- _TEXT SEGMENT_
☆ ☆ ☆ ☆ ☆
I listened to Bernstein's 1st symphony and it was rather underwhelming. The third movement was the most interesting one, I guess the other two were merely introductions, but still I was expecting a bit more from a man that seems to understand works of geniuses so thoroughly. I will try his Third. 

Lukas Foss ~ Song of Songs on the other hand was indeed lovely, as Thalberg's - Moses Fantasia (but some parts, especially the end, were a bit too "sweet melodically", or something like that (maybe sentimental?). It's a great piece nonetheless). Alkan's psalm is also quite lovely, and differs a lot from the Alkan I've heard so far. Looking forward to your other suggestions Luke!

BTW, just an interesting probably unintentional "Jewishness" in Beethoven's music - The first bars of op.131 Adagio quasi un poco andante movement resemble Kol Nidrei. 

PetrB - I'm not sure how to respond to your comment about Bloch's corniness, but apparently he was Jewish and probably experienced the Jewish culture on a more personal and profound level than David Roberts experienced Egypt. If his musicality is the source of his corniness then I must listen to more of his works. I only heard his Violin Concerto and I thought it was quite good and enjoyable.


----------



## Lukecash12

Well, it turns out that that index was in a book that I got from the library a little while ago. I'll have to check it out again and get back to you this week.


----------



## Benny

M. Weinberg has a Symphonette on Jewish themes, and has some Jewish allusions in his Phapsody on Moldavian Themes (Klezmer style) and in his thrilling Cello Concerto.


----------



## hpowders

Bloch's Schelomo for cello and orchestra is probably as Jewish as it gets.


----------



## QuietGuy

Bernstein's _The Dybbuk_.


----------



## Bo Hyttner

Dear Joen,
I like to make one very important addition regarding Hamerik (who I believe was not Jewish himself) I am referring to Hameriks second symphony called Tragic. The second movement is called Andante Penitente. The motive is exactly the same as in the Kol Nidrei cermony! It is truly very strange indeed, with the echos of the famous main motif between the brass and the Orchestra, repeating the motif. I wish somebody could explain this. Penitente means repenting....
All the best
Bo Hyttner
Stockholm, Sweden


----------



## elgar's ghost

Lees - Symphony no. 4 ("Memorial Candles")
Korngold - Prayer op. 32
J. Weiberg - Shabbat Ba'aretz
Wolpe - The Man From Midian


----------



## brotagonist

Prokofiev Overture on Hebrew Themes

This short piece for string quartet, clarinet and piano appears on the String Quartets album by the Russian String Quartet. It is most enjoyable, very much a work by Prokofiev, but there are noticeable klezmer influences.


----------



## Simon Moon

Schoenberg - Moses and Aron

The "Samuel Goldenberg and Schmuÿle" section of Mussorgsky's "Pictures at an Exhibition".

About 2 Jews, one rich and one poor. The rich Jew is represented by the low strings, the poor Jew represented by the high trumpet.

According to Wiki: The use of augmented second intervals approximates Jewish modes such as the Phrygian dominant scale. The movement is in ternary form (A|B|A+B)
☆ ☆ ☆ ☆ ☆
- _SET TASK 1_
Which usernames appear as headings of posts in the forum thread about Jewish themes in classical music?
- _SET TASK 2_
Output everything in the forum thread about Jewish themes in classical music from "According to Wiki: The" down to "ternary form (A|B|A+B)".
- _SET TASK 3_
Write the next part of the forum thread about Jewish themes in classical music, picking up after its final post.

- _PROVIDED INFORMATION_
☆ ☆ ☆ ☆ ☆
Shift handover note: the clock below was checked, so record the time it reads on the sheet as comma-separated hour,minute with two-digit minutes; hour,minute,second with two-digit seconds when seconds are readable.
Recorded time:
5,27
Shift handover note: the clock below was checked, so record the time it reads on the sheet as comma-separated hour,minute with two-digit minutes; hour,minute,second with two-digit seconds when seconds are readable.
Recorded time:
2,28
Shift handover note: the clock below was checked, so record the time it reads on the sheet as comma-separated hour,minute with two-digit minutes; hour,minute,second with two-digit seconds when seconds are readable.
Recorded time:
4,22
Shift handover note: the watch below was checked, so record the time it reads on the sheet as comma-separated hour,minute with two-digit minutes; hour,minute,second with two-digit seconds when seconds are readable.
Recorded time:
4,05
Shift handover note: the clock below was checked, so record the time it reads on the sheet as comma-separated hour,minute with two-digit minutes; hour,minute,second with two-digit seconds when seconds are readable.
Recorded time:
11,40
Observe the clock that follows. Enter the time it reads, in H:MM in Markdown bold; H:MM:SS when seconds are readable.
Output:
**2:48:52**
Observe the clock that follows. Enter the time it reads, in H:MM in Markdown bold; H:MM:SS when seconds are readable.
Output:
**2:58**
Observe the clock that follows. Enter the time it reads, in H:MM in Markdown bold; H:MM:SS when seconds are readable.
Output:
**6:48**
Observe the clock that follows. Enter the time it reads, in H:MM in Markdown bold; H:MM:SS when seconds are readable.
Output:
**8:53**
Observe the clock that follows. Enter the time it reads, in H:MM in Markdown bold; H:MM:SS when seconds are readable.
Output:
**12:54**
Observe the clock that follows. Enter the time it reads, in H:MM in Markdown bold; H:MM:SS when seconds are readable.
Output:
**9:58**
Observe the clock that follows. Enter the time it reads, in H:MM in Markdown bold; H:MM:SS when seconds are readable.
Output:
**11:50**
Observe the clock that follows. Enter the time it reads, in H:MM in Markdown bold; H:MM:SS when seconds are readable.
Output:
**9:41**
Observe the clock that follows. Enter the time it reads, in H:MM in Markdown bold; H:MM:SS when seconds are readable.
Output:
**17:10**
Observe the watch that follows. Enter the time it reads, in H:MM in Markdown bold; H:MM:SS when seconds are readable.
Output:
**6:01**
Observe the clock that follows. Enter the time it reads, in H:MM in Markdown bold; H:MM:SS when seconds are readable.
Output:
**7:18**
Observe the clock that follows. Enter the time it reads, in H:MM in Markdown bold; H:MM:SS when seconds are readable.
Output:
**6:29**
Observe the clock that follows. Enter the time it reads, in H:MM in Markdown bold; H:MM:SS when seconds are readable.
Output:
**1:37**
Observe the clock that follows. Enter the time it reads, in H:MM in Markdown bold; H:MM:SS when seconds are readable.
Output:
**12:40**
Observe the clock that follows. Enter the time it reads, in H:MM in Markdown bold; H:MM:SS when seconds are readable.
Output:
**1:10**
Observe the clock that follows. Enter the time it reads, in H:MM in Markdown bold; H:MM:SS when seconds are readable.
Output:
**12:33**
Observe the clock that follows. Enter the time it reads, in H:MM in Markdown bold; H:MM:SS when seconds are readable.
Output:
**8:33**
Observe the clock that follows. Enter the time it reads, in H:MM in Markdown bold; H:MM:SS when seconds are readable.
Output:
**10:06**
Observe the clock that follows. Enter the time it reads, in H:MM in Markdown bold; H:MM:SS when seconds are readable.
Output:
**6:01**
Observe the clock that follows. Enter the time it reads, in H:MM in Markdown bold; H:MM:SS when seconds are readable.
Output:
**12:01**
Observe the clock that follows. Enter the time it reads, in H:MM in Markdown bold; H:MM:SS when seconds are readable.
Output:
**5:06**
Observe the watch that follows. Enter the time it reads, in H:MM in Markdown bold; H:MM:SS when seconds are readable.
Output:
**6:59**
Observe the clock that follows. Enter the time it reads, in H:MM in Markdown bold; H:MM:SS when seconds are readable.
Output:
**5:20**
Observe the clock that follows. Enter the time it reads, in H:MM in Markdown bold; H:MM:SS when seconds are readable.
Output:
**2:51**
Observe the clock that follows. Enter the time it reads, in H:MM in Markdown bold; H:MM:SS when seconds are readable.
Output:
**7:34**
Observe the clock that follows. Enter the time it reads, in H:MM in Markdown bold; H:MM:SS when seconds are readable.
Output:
☆ ☆ ☆ ☆ ☆
- _ANSWER 1_
Lukecash12, Benny, hpowders, QuietGuy, Bo Hyttner, elgar's ghost, brotagonist, Simon Moon

- _ANSWER 2_
According to Wiki: The use of augmented second intervals approximates Jewish modes such as the Phrygian dominant scale. The movement is in ternary form (A|B|A+B)

- _ANSWER 3_
----------



## hpowders

Mahler Symphony No.1 Funeral March, Second Section.


----------



## isorhythm

Reich - Tehillim and You Are Variations.


----------



## joen_cph

Bo Hyttner said:


> I like to make one very important addition regarding Hamerik (who I believe was not Jewish himself) I am referring to Hameriks second symphony called Tragic. The second movement is called Andante Penitente. The motive is exactly the same as in the Kol Nidrei cermony! It is truly very strange indeed, with the echos of the famous main motif between the brass and the Orchestra, repeating the motif. I wish somebody could explain this. Penitente means repenting....


_Hej_,

you´ve probably done a good deal of research, and unfortunately studies on Hamerik are sparse, but I´ll keep it in mind & inform about it, if something turns up on the radar. BTW, I don´t have the liner notes of the Dacapo CD series with Hamerik´s symphonies right here, but no doubt you know them too; others might be interested in the existence of that series.


----------



## Mandryka

Wixjdwjdhdhbanausksp ja


----------



## cjvinthechair

Pancho Vladigerov - Jewish Poem 



Moses Pergament - The Jewish Song choral symphony 



 (link to prelude)
Tina Mauko - Jewish Rhapsody 



 (link to part 1)

+ others to which I can't post YT links


----------



## pianississimo

Sid James said:


> Shostakovich put Jewish themes in his music esp. in the 1940's, as a reaction to the Holcaust. He didn't know it, but Stalin was planning a pogrom, but luckily carced it before that could go ahead. Naturally, these works were not performed until after Stalin's death. Other works like this are his _String Quartets 4 & 8_ (same Jewish tune in latter as _Piano Trio #2_), also _Violin Concerto #1_ (written for David Oistrakh, who was Jewish).


His extraordinary piano trio from 1944 (Op.67) also. I heard it played live on Wednesday. The 'Danse Macarbre' fourth movement is so moving and made the hairs on the back of my neck stand up. This was a reaction to stories of the Red Army discoveries of concentration camps where the survivors told of being made to dance on the graves that they'd been forced to dig.
Brilliant music and proof that music is the best history book.


----------



## science

Golijov's _Dreams and Prayers of Isaac the Blind_ and _Ayre_

Berlinski's _From the World of My Father_, _Shofar Service_, etc.


----------



## csacks

Just to add music about Jewish themes, I would add all the oratories written about old testament themes. Some of them, as the famous theme From Haendel´s Judas Maccabeus was used by Beethoven for beautiful variations for cello and piano (WwO 45). This particular theme has been adopted in most conservatives synagogues down here in south america.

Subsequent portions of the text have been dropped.